*** Opening INFORMATION SUPPLIED ***
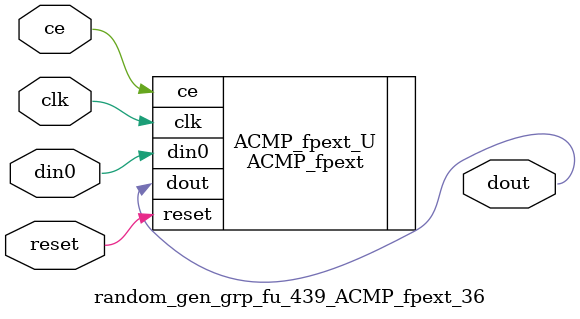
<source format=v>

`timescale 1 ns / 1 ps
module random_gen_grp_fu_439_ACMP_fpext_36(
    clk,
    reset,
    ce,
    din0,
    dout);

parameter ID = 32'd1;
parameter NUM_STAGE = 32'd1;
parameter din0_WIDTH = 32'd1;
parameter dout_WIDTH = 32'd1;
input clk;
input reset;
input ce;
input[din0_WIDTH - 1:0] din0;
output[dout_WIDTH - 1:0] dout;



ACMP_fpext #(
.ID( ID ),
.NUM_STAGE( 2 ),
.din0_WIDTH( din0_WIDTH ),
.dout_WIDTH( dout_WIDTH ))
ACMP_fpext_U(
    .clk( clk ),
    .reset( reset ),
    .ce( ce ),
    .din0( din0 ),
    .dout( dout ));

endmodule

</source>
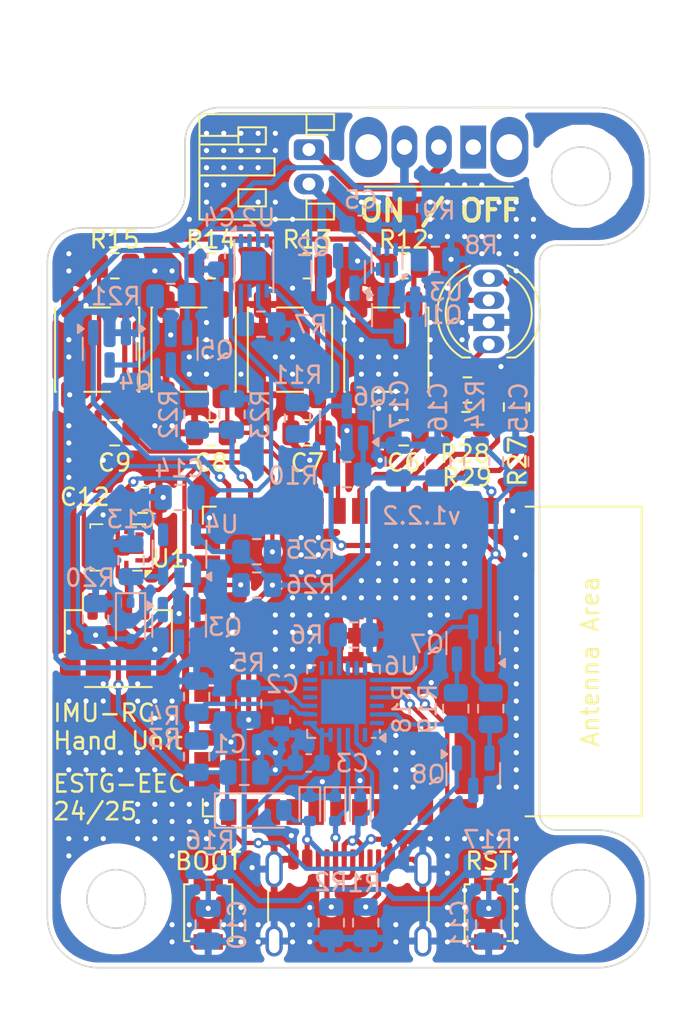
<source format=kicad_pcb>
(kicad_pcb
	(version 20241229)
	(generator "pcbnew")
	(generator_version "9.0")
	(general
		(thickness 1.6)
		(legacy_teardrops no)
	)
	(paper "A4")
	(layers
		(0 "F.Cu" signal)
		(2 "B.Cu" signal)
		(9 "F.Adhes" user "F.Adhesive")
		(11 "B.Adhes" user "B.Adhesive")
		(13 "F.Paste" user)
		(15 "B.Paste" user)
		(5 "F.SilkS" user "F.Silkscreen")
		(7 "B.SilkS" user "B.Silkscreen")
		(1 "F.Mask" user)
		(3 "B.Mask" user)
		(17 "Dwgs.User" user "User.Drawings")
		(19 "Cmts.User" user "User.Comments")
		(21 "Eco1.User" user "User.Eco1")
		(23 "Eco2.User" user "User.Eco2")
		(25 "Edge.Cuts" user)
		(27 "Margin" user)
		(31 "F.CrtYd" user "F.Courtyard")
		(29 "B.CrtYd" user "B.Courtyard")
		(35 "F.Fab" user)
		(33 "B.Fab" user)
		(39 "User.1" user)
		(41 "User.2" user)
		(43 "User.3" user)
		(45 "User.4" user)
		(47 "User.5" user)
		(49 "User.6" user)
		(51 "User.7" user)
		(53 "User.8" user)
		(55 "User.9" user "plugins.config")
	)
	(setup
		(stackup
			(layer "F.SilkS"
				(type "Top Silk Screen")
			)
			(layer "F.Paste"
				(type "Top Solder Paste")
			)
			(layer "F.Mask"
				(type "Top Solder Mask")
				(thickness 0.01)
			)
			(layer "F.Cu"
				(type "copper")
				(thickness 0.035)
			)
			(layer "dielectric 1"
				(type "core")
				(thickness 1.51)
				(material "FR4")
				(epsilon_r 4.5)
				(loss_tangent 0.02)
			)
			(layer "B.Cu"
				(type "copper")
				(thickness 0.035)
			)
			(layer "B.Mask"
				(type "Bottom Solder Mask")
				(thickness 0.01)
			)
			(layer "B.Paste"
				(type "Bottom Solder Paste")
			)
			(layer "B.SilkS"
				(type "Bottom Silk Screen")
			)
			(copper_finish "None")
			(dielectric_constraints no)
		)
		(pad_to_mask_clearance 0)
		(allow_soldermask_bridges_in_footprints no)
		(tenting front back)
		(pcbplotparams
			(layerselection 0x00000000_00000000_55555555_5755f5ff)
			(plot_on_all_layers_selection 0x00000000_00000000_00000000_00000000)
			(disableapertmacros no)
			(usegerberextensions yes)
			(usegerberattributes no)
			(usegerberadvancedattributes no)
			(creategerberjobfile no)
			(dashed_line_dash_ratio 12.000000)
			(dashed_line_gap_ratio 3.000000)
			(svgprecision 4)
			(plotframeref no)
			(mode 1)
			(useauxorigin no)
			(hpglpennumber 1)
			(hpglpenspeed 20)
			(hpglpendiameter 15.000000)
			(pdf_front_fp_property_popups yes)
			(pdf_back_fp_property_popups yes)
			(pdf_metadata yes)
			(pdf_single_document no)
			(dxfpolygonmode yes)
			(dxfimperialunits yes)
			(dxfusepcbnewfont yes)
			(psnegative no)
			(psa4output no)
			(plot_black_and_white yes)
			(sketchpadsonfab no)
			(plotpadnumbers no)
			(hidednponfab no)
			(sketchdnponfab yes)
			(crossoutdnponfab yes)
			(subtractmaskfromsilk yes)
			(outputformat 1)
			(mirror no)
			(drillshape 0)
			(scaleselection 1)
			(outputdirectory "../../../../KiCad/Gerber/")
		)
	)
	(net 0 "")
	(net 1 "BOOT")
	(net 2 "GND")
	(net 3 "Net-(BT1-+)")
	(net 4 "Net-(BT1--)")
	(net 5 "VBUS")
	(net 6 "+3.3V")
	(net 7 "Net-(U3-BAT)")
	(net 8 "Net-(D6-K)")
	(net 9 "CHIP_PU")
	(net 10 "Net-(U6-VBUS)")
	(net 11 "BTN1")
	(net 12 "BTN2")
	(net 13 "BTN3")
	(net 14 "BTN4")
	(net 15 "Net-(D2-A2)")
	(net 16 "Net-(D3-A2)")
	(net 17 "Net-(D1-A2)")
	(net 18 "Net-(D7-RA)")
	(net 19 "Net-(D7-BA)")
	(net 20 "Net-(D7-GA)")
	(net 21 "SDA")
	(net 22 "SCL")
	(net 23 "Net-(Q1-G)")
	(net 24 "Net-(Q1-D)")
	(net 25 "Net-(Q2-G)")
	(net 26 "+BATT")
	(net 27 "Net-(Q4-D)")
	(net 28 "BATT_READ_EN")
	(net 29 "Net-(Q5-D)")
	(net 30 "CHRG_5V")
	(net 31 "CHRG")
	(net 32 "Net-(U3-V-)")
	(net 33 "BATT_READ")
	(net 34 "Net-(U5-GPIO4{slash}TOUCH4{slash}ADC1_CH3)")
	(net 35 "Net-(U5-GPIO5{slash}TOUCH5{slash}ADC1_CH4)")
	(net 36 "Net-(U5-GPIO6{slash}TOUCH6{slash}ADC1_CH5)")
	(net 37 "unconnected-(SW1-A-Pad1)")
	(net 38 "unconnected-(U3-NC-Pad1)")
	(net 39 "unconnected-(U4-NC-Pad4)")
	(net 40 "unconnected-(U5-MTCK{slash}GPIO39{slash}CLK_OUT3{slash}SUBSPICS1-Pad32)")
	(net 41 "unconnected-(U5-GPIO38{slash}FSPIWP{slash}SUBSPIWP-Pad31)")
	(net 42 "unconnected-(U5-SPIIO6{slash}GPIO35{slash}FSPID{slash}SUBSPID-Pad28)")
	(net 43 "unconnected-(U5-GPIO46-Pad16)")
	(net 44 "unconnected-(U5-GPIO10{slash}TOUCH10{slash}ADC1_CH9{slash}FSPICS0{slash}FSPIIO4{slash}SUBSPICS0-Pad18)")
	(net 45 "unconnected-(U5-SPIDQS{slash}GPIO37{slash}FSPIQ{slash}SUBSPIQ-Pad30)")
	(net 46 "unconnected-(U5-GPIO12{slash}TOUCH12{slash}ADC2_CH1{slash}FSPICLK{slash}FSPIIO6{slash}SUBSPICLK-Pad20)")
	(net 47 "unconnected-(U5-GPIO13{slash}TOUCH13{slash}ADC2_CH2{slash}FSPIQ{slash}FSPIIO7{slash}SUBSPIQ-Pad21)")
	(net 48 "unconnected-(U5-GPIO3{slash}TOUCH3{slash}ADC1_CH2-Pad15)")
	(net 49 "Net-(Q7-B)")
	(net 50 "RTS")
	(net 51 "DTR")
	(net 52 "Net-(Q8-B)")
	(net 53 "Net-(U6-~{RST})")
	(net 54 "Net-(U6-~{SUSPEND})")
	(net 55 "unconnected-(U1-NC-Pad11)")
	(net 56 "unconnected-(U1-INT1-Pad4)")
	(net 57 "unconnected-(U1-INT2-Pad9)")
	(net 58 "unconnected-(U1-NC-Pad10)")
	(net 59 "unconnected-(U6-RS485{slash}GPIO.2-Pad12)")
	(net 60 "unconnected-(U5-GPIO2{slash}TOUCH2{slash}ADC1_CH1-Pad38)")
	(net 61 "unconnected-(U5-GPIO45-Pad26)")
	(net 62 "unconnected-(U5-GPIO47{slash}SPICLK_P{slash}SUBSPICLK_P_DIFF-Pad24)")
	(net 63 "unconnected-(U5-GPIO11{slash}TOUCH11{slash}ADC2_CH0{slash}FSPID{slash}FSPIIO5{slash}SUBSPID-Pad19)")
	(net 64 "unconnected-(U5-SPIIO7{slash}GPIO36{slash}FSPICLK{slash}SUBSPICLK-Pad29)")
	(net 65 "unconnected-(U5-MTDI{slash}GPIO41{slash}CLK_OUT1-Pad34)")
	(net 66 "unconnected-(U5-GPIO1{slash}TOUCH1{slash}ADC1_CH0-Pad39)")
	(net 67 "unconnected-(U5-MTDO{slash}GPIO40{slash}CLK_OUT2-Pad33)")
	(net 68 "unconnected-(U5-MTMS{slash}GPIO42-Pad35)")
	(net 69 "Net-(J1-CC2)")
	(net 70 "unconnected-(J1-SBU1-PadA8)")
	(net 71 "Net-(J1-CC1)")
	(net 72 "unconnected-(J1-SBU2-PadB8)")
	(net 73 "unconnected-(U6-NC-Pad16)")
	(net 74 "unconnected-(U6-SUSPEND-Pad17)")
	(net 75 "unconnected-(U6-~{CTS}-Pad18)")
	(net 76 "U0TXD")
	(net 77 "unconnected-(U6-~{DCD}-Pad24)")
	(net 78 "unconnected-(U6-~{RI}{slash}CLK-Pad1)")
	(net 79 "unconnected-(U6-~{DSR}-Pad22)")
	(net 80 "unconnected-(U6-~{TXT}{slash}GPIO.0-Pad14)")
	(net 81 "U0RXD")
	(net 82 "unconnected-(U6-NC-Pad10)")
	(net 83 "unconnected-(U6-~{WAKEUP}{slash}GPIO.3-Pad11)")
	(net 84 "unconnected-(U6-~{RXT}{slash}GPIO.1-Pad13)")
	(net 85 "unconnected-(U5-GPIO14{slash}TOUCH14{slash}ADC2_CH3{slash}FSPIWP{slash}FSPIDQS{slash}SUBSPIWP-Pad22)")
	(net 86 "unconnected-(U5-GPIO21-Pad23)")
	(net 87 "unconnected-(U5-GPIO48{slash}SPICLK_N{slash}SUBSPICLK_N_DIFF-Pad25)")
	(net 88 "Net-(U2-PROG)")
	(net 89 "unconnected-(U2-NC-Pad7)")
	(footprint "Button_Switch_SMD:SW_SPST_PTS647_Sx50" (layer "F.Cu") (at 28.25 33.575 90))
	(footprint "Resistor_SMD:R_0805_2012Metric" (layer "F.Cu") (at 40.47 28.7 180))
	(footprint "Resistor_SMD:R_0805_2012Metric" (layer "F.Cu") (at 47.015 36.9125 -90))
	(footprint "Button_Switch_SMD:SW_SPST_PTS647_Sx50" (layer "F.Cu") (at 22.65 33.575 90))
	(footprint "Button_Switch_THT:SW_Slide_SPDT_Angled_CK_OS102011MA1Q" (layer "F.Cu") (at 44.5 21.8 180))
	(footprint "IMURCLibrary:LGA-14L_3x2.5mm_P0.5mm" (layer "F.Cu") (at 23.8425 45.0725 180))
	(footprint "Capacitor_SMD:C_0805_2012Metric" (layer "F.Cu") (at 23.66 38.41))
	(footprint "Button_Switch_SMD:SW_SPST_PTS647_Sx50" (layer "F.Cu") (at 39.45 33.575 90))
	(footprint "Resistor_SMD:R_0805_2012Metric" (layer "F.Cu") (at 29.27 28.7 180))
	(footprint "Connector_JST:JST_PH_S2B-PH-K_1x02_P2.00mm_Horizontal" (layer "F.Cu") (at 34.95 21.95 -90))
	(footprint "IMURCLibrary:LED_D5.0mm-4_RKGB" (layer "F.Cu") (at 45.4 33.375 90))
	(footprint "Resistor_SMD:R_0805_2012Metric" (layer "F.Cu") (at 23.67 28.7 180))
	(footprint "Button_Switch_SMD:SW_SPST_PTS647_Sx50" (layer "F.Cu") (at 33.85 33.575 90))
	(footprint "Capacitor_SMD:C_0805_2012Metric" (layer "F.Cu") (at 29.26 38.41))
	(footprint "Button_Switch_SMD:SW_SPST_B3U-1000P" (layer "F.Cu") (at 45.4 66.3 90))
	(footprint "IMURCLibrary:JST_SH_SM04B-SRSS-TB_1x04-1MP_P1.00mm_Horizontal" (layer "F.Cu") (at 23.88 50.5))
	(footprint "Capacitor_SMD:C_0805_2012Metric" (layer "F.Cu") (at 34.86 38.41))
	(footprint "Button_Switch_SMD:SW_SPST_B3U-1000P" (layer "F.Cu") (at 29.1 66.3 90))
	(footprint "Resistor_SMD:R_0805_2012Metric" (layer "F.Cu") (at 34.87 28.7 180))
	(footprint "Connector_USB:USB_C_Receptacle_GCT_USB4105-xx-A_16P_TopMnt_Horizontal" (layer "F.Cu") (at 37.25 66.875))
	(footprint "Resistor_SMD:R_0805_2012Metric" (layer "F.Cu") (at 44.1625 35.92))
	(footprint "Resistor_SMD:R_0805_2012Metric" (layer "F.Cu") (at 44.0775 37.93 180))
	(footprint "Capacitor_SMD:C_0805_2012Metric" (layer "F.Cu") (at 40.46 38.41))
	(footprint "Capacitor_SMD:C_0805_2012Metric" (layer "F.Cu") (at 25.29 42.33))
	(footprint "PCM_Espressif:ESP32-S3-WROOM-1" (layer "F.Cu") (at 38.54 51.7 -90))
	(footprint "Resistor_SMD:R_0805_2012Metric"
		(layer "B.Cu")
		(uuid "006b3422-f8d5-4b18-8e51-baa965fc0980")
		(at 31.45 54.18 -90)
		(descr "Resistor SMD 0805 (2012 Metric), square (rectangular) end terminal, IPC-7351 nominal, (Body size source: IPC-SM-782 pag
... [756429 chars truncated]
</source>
*** Closing INFORMATION SUPPLIED ***
Using the entries above, repeat only the lines from the one containing "(plotframeref no)" through the one containing "(outputformat 1)", end lines included.

**EXERCISE ANSWER**.
			(plotframeref no)
			(mode 1)
			(useauxorigin no)
			(hpglpennumber 1)
			(hpglpenspeed 20)
			(hpglpendiameter 15.000000)
			(pdf_front_fp_property_popups yes)
			(pdf_back_fp_property_popups yes)
			(pdf_metadata yes)
			(pdf_single_document no)
			(dxfpolygonmode yes)
			(dxfimperialunits yes)
			(dxfusepcbnewfont yes)
			(psnegative no)
			(psa4output no)
			(plot_black_and_white yes)
			(sketchpadsonfab no)
			(plotpadnumbers no)
			(hidednponfab no)
			(sketchdnponfab yes)
			(crossoutdnponfab yes)
			(subtractmaskfromsilk yes)
			(outputformat 1)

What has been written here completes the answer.